Get out the microscope, because we’re going through this poem line-by-line.
Lines 1-4
Take up the White Man's burden--
Send forth the best ye breed--
Go bind your sons to exile
To serve your captives' need;
- So, we just started the poem and already our speaker is bossing us around. Take it easy, pal. (Read up on this guy over at our "Speaker" section.)
- Specifically, he wants us to do some work: "take up," or help out with, "the White Man's burden." Now, a burden is something heavy. If you have to carry home four textbooks from school, that could be a burden. But this could also be something figurative , like a job or a responsibility.
- In addition to this, the speaker wants us to ship off "the best ye breed." In other words, he's asking for the A-team here. He only wants the very best for this job.
- Of course, we have to acknowledge now that our speaker's idea of the very best just happens to be a White Man (notice that the poem capitalizes the words specially). So, we're given a clear idea of racial superiority in just the first two lines of the poem.
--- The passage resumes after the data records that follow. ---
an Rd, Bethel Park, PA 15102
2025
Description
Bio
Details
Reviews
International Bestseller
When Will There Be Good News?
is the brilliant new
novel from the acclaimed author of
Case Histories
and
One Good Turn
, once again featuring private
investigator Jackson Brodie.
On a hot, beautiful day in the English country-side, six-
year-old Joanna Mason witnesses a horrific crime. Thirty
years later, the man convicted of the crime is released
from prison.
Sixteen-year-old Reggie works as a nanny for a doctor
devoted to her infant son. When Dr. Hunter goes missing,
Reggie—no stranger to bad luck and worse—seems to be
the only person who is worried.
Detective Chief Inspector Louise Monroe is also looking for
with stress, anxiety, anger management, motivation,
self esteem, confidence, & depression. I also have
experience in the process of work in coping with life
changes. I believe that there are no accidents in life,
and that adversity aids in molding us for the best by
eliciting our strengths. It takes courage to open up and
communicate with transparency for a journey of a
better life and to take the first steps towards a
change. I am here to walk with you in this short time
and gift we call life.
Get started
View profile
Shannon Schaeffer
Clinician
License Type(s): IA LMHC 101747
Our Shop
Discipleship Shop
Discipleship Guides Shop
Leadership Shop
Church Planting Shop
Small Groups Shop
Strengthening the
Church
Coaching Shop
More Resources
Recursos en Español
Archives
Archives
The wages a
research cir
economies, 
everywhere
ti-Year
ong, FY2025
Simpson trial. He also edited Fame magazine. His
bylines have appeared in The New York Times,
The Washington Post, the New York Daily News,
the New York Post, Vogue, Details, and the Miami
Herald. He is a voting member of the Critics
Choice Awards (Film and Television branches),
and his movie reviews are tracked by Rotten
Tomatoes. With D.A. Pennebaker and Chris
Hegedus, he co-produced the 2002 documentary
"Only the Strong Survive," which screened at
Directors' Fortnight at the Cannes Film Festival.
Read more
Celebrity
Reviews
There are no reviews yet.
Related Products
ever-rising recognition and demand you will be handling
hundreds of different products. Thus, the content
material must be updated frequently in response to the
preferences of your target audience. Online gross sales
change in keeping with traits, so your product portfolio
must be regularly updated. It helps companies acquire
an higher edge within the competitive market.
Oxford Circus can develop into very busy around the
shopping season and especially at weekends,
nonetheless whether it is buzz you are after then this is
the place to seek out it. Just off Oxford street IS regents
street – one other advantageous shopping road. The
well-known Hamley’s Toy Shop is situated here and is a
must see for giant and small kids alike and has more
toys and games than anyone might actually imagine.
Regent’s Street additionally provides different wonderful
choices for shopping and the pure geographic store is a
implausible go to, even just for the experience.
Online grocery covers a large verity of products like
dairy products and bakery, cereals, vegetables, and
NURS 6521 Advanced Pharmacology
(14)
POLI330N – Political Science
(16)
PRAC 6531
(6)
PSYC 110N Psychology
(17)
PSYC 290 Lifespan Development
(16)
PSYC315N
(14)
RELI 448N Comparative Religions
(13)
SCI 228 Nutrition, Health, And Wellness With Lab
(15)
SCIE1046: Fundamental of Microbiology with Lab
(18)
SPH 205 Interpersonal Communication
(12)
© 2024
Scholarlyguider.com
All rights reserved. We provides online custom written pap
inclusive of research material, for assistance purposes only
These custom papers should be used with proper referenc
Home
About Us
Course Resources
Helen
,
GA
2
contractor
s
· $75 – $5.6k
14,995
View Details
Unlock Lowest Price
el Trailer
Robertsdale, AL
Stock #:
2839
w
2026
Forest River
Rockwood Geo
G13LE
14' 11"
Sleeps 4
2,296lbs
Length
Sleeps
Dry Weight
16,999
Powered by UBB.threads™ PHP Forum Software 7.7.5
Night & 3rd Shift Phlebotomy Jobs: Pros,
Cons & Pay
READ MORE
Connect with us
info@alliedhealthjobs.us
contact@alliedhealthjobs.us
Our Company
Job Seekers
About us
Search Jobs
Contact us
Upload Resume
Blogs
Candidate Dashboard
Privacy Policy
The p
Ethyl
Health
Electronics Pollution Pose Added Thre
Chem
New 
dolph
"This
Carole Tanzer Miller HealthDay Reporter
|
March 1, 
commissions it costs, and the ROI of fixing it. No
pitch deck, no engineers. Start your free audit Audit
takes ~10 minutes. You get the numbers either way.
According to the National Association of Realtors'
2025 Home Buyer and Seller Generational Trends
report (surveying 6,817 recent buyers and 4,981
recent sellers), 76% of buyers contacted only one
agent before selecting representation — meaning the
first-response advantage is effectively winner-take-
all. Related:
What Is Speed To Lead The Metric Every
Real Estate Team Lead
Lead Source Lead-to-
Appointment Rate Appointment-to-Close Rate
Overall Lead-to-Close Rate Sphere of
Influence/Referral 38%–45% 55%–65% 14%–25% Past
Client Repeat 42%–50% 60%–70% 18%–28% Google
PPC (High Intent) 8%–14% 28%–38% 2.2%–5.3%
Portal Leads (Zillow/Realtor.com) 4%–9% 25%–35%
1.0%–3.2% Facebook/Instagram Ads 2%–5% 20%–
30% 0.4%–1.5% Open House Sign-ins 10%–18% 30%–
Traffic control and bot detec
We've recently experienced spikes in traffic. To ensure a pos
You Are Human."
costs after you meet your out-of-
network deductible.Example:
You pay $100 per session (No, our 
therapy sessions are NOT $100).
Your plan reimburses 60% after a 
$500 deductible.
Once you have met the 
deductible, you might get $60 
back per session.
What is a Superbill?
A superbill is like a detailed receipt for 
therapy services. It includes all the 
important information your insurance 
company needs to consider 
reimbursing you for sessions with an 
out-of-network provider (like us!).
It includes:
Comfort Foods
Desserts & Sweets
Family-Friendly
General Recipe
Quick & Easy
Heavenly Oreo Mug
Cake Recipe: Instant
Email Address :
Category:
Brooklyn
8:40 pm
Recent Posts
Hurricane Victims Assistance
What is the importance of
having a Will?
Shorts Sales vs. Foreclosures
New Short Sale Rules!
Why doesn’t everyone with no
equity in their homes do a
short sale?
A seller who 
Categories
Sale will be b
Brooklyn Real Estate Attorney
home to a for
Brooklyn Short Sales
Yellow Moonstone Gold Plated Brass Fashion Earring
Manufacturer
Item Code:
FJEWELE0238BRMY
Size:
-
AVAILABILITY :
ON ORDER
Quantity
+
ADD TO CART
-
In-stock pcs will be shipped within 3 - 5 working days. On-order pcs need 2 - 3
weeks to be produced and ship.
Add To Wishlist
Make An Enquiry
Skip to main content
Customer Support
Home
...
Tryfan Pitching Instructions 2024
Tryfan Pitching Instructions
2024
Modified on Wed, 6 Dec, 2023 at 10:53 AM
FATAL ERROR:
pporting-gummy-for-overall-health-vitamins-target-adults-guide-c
- At the same time, the use of the word "breed" in line 2 is telling. Racial categories were considered markers of your inner character during the time that this poem was written. There was a whole "science" behind this idea, which claimed that the way folks looked on the outside could tells us what they were made of on the inside. And guess which category the exclusively white, exclusively male group of "scientists" put at the top of the chain? That's right: white guys.
- Our speaker has clearly bought into the hype, and believes that white men are the cream of the human crop, so to speak.
- And he wants these white men to be sent away ("bind […] to exile") to do some service for a group of "captives," or prisoners.
- (History Note: As we told you over in "In a Nutshell," Kipling was writing this in response to the American defeat of Spain in the Spanish-American War. As a result, the U.S. came into possession of overseas territories like Cuba, Puerto Rico, Guam, and—the place the Kipling was focused on—the Philippines. By "captives," it's likely that Kipling had the native Filipinos in mind here since, having been freed from Spanish rule, they were now under American control.)
Lines 5-8
To wait in heavy harness,
On fluttered folk and wild--
Your new-caught, sullen peoples,
Half-devil and half-child.
- What else to these best-of-the-best white men have to do? Well, they have to do some pretty tough work, like waiting on these captives in a "heavy harness." This is a metaphor that likens the white men to strong horses who have to pull a sizable load.
- Of course, it would be challenging if your job was to help out "fluttered folk" who were "wild." Here the poem describes the native captives like so many butterflies flitting about without a care in the world. Have you every tried to shoo a moth out of an open window before? The moth doesn't know what you're up to, so it doesn't cooperate. The implication from this description is that the natives are just a bunch of uncivilized animals.
- What's more, according to our speaker they're also "sullen," or gloomy, devil-children. All in all, this is not a flattering description. The upshot is that these undeveloped people need "saving" by the noble efforts of white men. (Now do you see why this poem's fallen out of favor in the past 100 years or so?)
- This poem's got a pretty despicable message, but you sure can tap your toe to it. This boasts both a regular rhyme scheme and meter. For more on that, head on over to "Form and Meter."